» **Brief**:
Write every record out again exactly, and keep images out of it.

(Records from a collection)
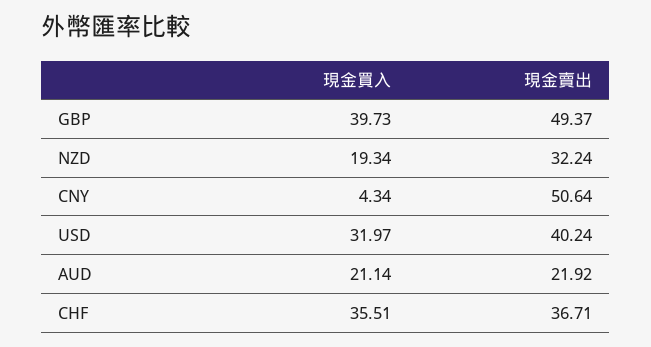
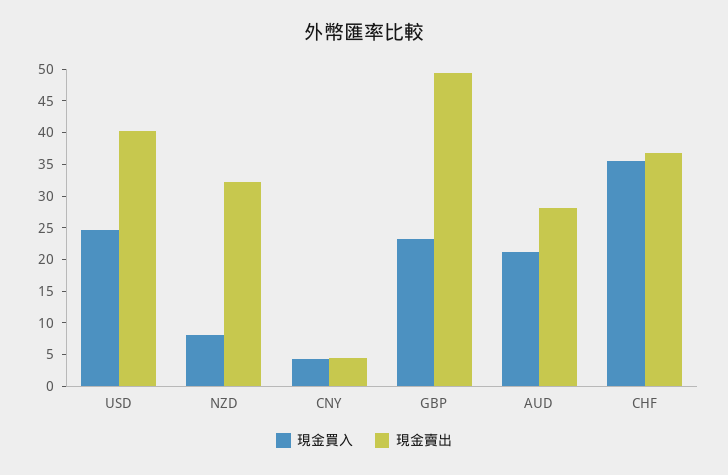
  {
    "現金買入": {
-     "GBP": 39.73,
+     "GBP": 22.5,
-     "NZD": 19.34,
+     "NZD": 7.5,
      "CNY": 4.34,
-     "USD": 31.97,
+     "USD": 25,
      "AUD": 21.14,
      "CHF": 35.51
    },
    "現金賣出": {
      "GBP": 49.37,
      "NZD": 32.24,
-     "CNY": 50.64,
+     "CNY": 5,
      "USD": 40.24,
-     "AUD": 21.92,
+     "AUD": 27.5,
      "CHF": 36.71
    }
  }

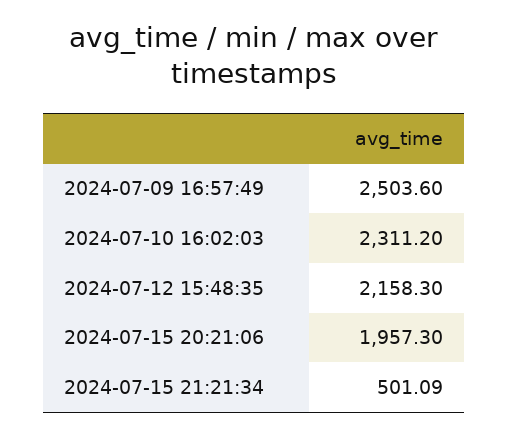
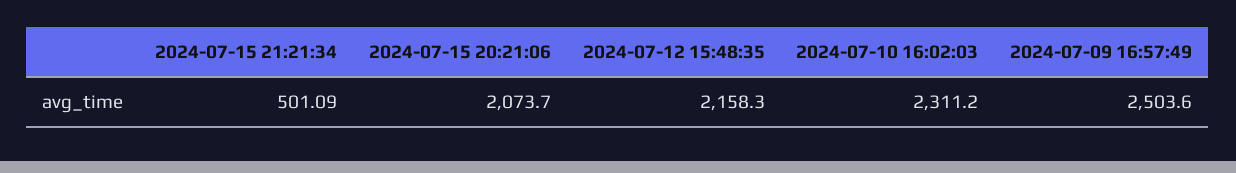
  {
    "2024-07-09 16:57:49": 2503.6,
    "2024-07-10 16:02:03": 2311.2,
    "2024-07-12 15:48:35": 2158.3,
-   "2024-07-15 20:21:06": 1957.3,
+   "2024-07-15 20:21:06": 2073.7,
    "2024-07-15 21:21:34": 501.09
  }

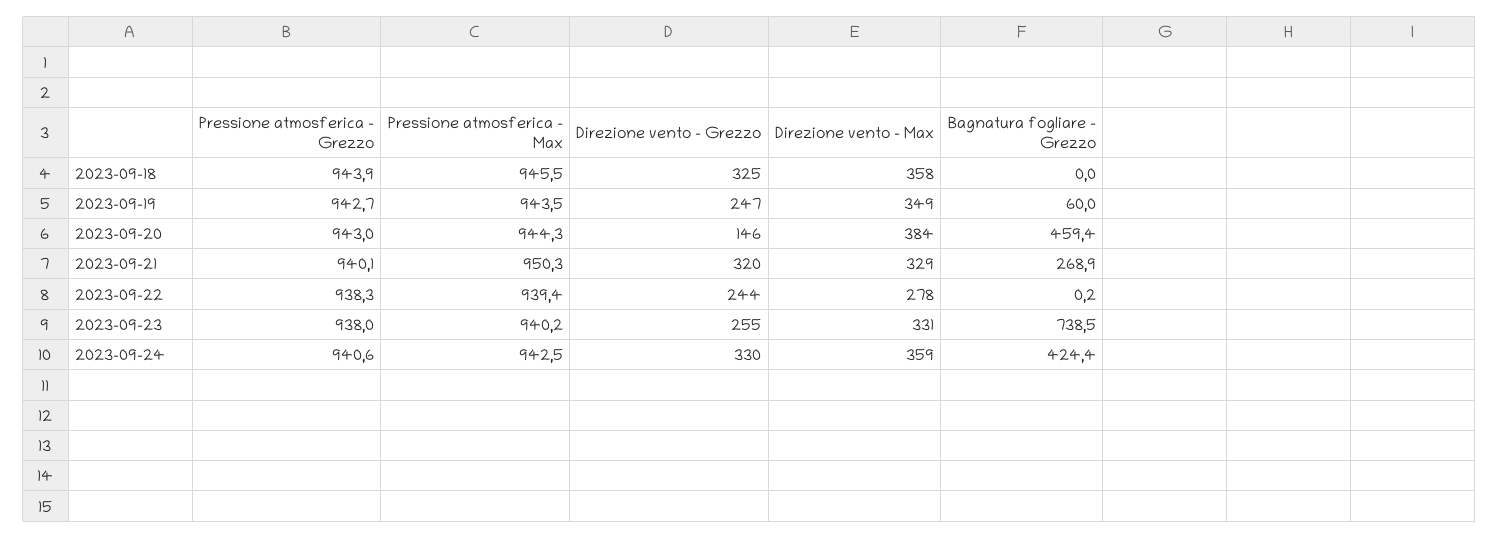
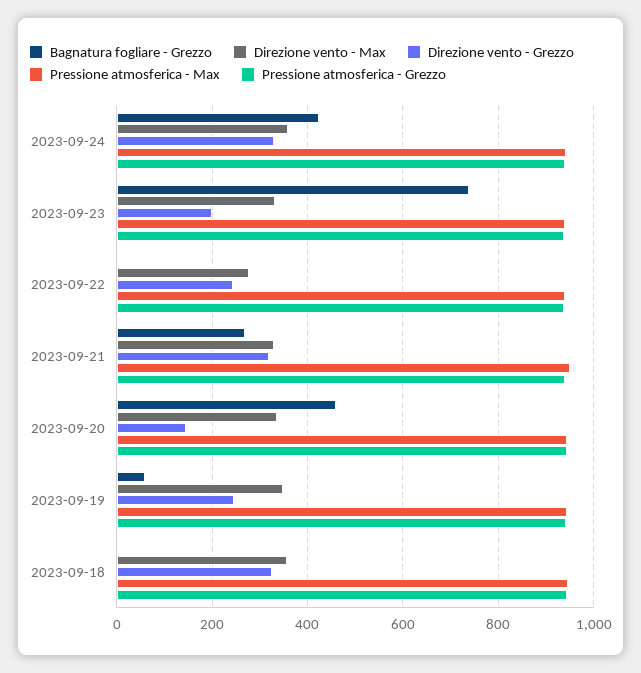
  {
    "Pressione atmosferica - Grezzo": {
      "2023-09-18": 943.9,
      "2023-09-19": 942.7,
      "2023-09-20": 943,
      "2023-09-21": 940.1,
      "2023-09-22": 938.3,
      "2023-09-23": 938,
      "2023-09-24": 940.6
    },
    "Pressione atmosferica - Max": {
      "2023-09-18": 945.5,
      "2023-09-19": 943.5,
      "2023-09-20": 944.3,
      "2023-09-21": 950.3,
      "2023-09-22": 939.4,
      "2023-09-23": 940.2,
      "2023-09-24": 942.5
    },
    "Direzione vento - Grezzo": {
      "2023-09-18": 325,
      "2023-09-19": 247,
      "2023-09-20": 146,
      "2023-09-21": 320,
      "2023-09-22": 244,
-     "2023-09-23": 255,
+     "2023-09-23": 200,
      "2023-09-24": 330
    },
    "Direzione vento - Max": {
      "2023-09-18": 358,
      "2023-09-19": 349,
-     "2023-09-20": 384,
+     "2023-09-20": 340,
      "2023-09-21": 329,
      "2023-09-22": 278,
      "2023-09-23": 331,
      "2023-09-24": 359
    },
    "Bagnatura fogliare - Grezzo": {
      "2023-09-18": 0,
      "2023-09-19": 60,
      "2023-09-20": 459.4,
      "2023-09-21": 268.9,
      "2023-09-22": 0.2,
      "2023-09-23": 738.5,
      "2023-09-24": 424.4
    }
  }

» **Written response**:
  {
    "現金買入": {
-     "GBP": 39.73,
+     "GBP": 22.5,
-     "NZD": 19.34,
+     "NZD": 7.5,
      "CNY": 4.34,
-     "USD": 31.97,
+     "USD": 25,
      "AUD": 21.14,
      "CHF": 35.51
    },
    "現金賣出": {
      "GBP": 49.37,
      "NZD": 32.24,
-     "CNY": 50.64,
+     "CNY": 5,
      "USD": 40.24,
-     "AUD": 21.92,
+     "AUD": 27.5,
      "CHF": 36.71
    }
  }

  {
    "2024-07-09 16:57:49": 2503.6,
    "2024-07-10 16:02:03": 2311.2,
    "2024-07-12 15:48:35": 2158.3,
-   "2024-07-15 20:21:06": 1957.3,
+   "2024-07-15 20:21:06": 2073.7,
    "2024-07-15 21:21:34": 501.09
  }

  {
    "Pressione atmosferica - Grezzo": {
      "2023-09-18": 943.9,
      "2023-09-19": 942.7,
      "2023-09-20": 943,
      "2023-09-21": 940.1,
      "2023-09-22": 938.3,
      "2023-09-23": 938,
      "2023-09-24": 940.6
    },
    "Pressione atmosferica - Max": {
      "2023-09-18": 945.5,
      "2023-09-19": 943.5,
      "2023-09-20": 944.3,
      "2023-09-21": 950.3,
      "2023-09-22": 939.4,
      "2023-09-23": 940.2,
      "2023-09-24": 942.5
    },
    "Direzione vento - Grezzo": {
      "2023-09-18": 325,
      "2023-09-19": 247,
      "2023-09-20": 146,
      "2023-09-21": 320,
      "2023-09-22": 244,
-     "2023-09-23": 255,
+     "2023-09-23": 200,
      "2023-09-24": 330
    },
    "Direzione vento - Max": {
      "2023-09-18": 358,
      "2023-09-19": 349,
-     "2023-09-20": 384,
+     "2023-09-20": 340,
      "2023-09-21": 329,
      "2023-09-22": 278,
      "2023-09-23": 331,
      "2023-09-24": 359
    },
    "Bagnatura fogliare - Grezzo": {
      "2023-09-18": 0,
      "2023-09-19": 60,
      "2023-09-20": 459.4,
      "2023-09-21": 268.9,
      "2023-09-22": 0.2,
      "2023-09-23": 738.5,
      "2023-09-24": 424.4
    }
  }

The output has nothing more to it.